This project to label my perennial garden is one that I have had on my to-do list for a while, and when I found these copper garden labels on Amazon, I was immediately inspired to get it done. This year has been a great one for gardening, and having just done a major plant edit, it was time to get things labeled. Once the garden is dormant and covered in leaves, I like having an idea of where things plan on coming back, especially when in spring I look for places to tuck new plantings. Another motivation for labeling was to get myself to learn the proper botanical names for my plants.
I have mostly labeled plants with the ‘Genus species’ Latin naming convention, as developed by famed Swedish botanist Carolus Linneaus. The plant family or ‘genus’ is listed first and capitalized, and the species follows in lower case. In some cases, because space is limited on the label, and I am more interested in identifying the specific variety of a plant, I would just list the genus and variety. ‘Variety’ is the third and lowest ranking in the botanical nomenclature and follows the species when available; it is listed in single quotations and capitalized. Though not always available on a plant tag from a nursery, in highly bred plant types like roses and irises, variety is abundant.

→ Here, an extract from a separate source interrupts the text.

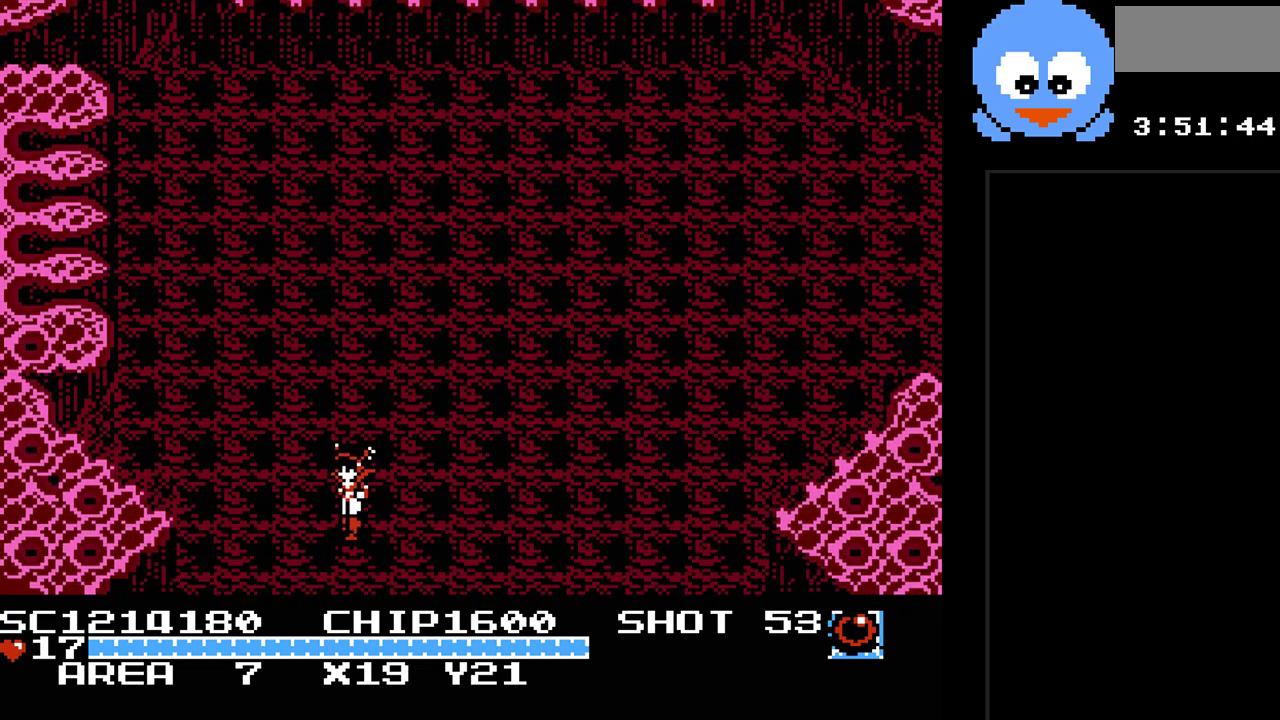
{"buttons": [], "events": [[250, "DPAD_DOWN", "up"]]}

Since over time, any permanent marker writing on a garden label will fade, I first wrote out the plant label with a dull pencil to etch the name into the copper which is very soft and malleable, and then wrote over with an archival marker. I started off using a permanent Sharpie, but soon switched to a finer .08 Pigma Micron pen which looked nicer. When the sun and rain wash away the marker, I’ll still be able to read the label!